■ **Records shown**

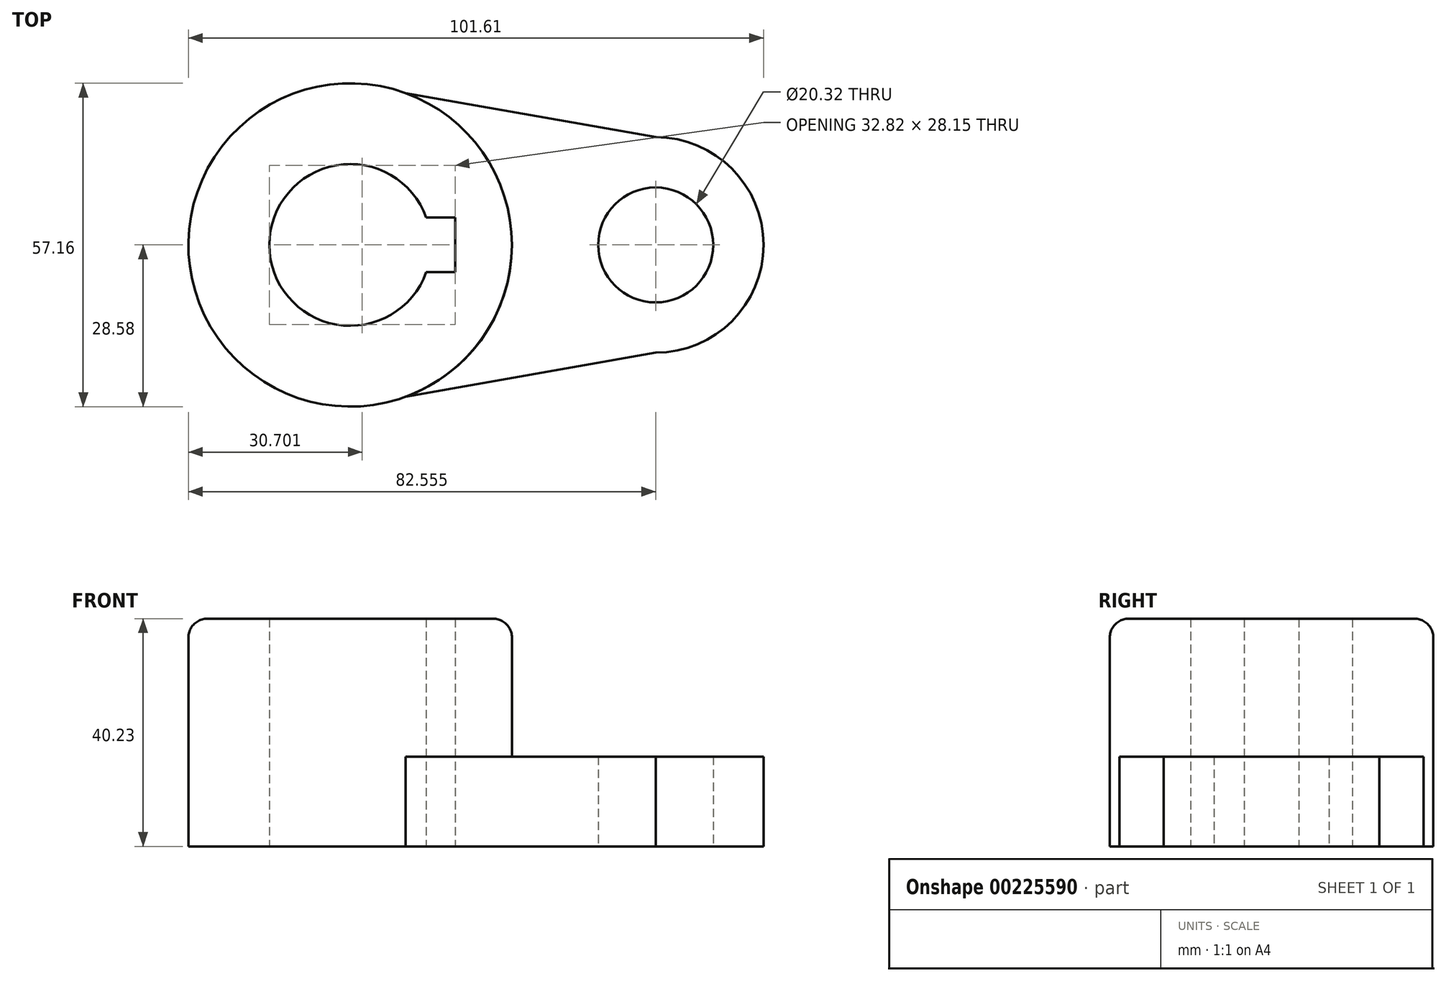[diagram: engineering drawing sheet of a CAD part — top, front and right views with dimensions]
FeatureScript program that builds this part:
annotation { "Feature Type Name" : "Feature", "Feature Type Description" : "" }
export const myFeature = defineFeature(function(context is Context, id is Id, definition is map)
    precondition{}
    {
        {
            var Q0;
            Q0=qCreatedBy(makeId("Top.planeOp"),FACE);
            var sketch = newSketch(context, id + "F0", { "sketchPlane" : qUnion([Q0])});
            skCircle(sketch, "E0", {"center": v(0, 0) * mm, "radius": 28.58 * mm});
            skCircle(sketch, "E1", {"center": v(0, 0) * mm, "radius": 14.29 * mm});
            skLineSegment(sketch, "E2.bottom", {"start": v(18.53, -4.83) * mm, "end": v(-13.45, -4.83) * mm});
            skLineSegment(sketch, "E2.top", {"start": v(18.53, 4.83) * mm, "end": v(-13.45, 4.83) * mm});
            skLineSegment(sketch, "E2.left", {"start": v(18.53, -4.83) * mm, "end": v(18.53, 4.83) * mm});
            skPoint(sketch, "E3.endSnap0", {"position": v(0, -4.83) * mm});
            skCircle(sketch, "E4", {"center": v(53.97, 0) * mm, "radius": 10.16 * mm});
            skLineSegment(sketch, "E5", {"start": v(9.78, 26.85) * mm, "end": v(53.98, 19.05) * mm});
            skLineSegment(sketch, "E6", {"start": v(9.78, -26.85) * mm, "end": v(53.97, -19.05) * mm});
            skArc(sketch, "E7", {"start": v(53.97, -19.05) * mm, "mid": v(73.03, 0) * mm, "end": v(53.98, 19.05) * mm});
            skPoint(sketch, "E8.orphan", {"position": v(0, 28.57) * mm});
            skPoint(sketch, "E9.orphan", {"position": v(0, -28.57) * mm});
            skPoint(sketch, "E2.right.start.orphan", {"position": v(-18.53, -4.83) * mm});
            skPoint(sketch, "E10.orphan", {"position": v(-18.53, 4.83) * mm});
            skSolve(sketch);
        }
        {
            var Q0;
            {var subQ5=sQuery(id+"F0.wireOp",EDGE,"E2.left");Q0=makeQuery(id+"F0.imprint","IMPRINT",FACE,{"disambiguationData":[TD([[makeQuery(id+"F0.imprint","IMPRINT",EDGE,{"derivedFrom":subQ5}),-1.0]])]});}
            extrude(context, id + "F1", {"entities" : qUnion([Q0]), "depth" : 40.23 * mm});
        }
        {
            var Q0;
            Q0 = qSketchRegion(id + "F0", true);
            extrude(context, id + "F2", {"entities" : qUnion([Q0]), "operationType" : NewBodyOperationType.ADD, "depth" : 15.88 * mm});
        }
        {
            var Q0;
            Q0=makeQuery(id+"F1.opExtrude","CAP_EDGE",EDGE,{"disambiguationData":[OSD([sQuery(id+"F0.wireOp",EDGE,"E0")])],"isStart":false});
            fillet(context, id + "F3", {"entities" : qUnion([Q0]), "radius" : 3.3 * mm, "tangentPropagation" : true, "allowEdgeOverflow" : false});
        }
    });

■ **Problem details**
From the first line of the entries up to and including the line with "v(-13.45, 4.83) *", rename "radius" to "r" everywhere and give those lines again with nothing else changed. Leave out the pictures.

■ **Task output**
[diagram: engineering drawing sheet of a CAD part — top, front and right views with dimensions]
FeatureScript program that builds this part:
annotation { "Feature Type Name" : "Feature", "Feature Type Description" : "" }
export const myFeature = defineFeature(function(context is Context, id is Id, definition is map)
    precondition{}
    {
        {
            var Q0;
            Q0=qCreatedBy(makeId("Top.planeOp"),FACE);
            var sketch = newSketch(context, id + "F0", { "sketchPlane" : qUnion([Q0])});
            skCircle(sketch, "E0", {"center": v(0, 0) * mm, "r": 28.58 * mm});
            skCircle(sketch, "E1", {"center": v(0, 0) * mm, "r": 14.29 * mm});
            skLineSegment(sketch, "E2.bottom", {"start": v(18.53, -4.83) * mm, "end": v(-13.45, -4.83) * mm});
            skLineSegment(sketch, "E2.top", {"start": v(18.53, 4.83) * mm, "end": v(-13.45, 4.83) * mm});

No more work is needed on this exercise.